2025-04-03-祝贺成勇的文章被Small接收发表！

Ultralow-power highly-selective near-infrared (~850 nm) carbon nanotube flexible optoelectronics synaptic transistors for real-time trajectory tracking,  Small, 2025, DOI:10.1002/smll.202412324.

Optoelectronic synaptic devices are promising candidate components for brain-like efficient neuromorphic computing systems. The development of highly-selective near-infrared (NIR) optoelectronic synaptic devices is important for realizing more efficient optical computing, night monitoring and robot visual perception. In this work, ultralow-power (56 aJ per light pulse), NIR (~850 nm) highly-selective optoelectronic synaptic transistor devices based on carbon nanotube thin film transistors have been developed by modification of the organic photosensitive material in the device channels. Our optoelectronic synaptic devices showed high sensitivity and selectivity to 850 nm pulse light. It is noted that optoelectronic response currents of our optoelectronic synaptic transistor devices after stimulation by single 850 nm pulse light could be nearly six times higher than those stimulated by single pulse ultraviolet light, which is attributed that IHIC has low bandgap, strong NIR absorption, and ideal energy band alignment with carbon nanotubes.

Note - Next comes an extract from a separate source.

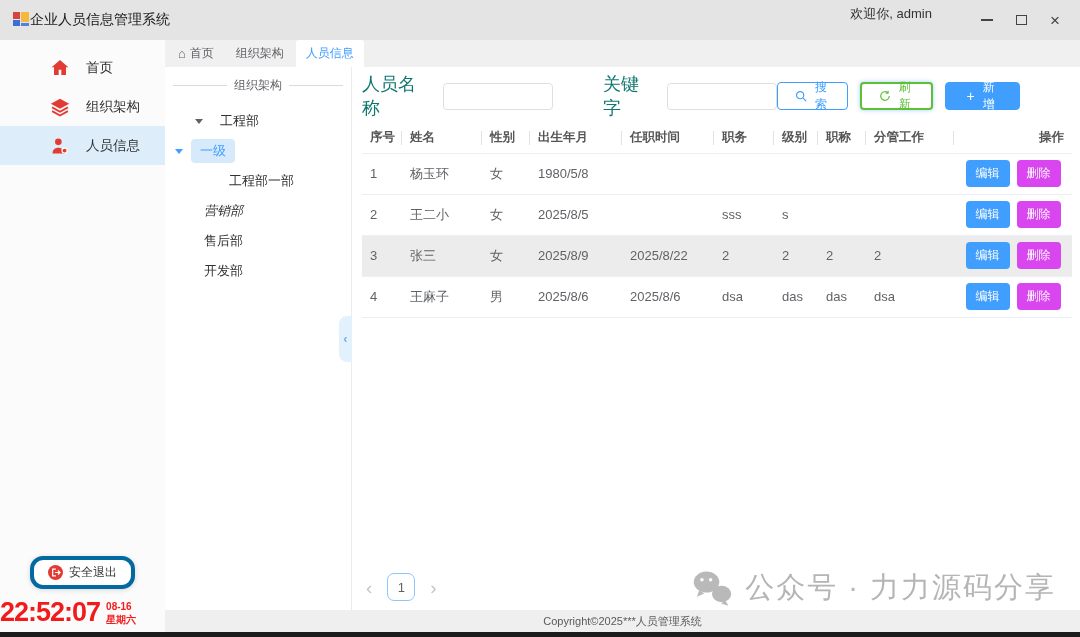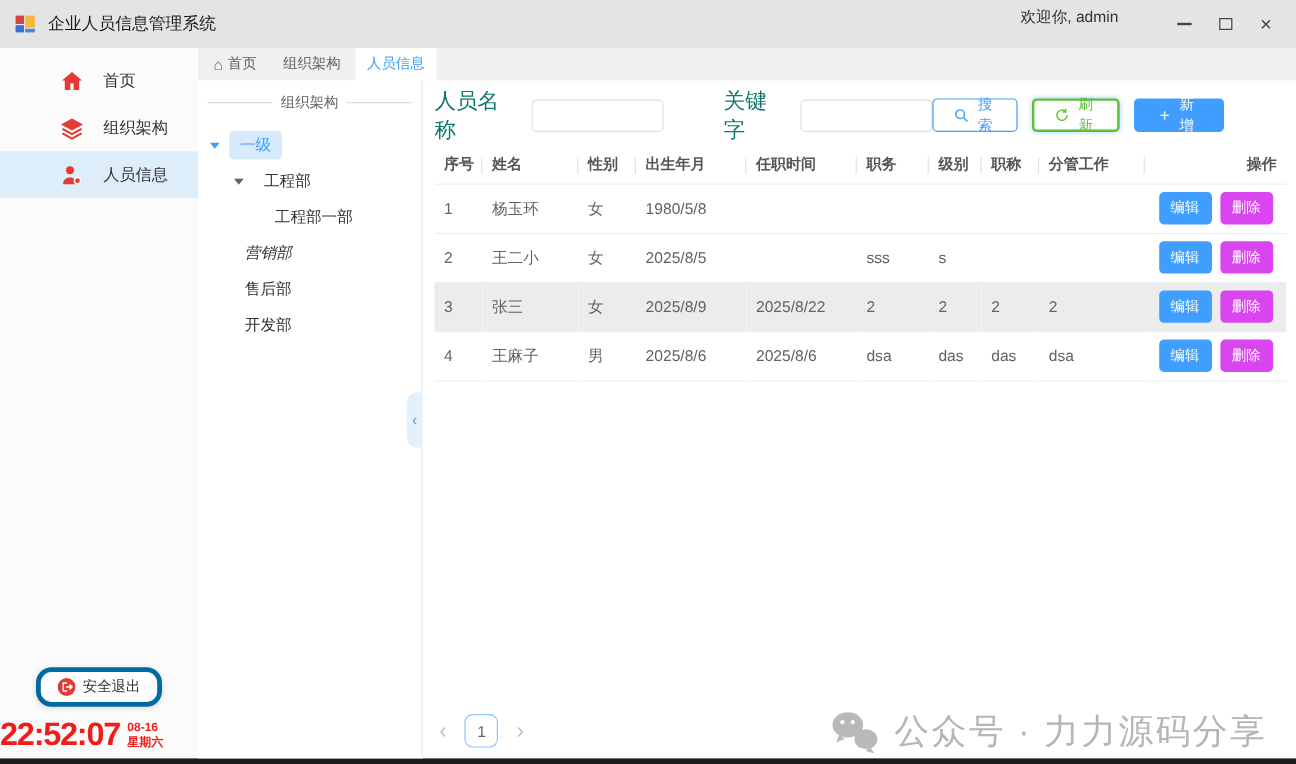"企业人员信息管理系统" .titlebar-left { align-items: center -> none; gap: 10px -> none }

Under pulsed light stimulation, a range of complex synaptic functions were exhibited, including excitatory postsynaptic currents, paired-pulse facilitation, and the transition from short-term plasticity to long-term plasticity, and image perception and memory functions. Significantly, the real-time trajectory tracking of the car by the drone under nighttime conditions was successfully simulated using the designed 4×4 optoelectronic synaptic transistor array.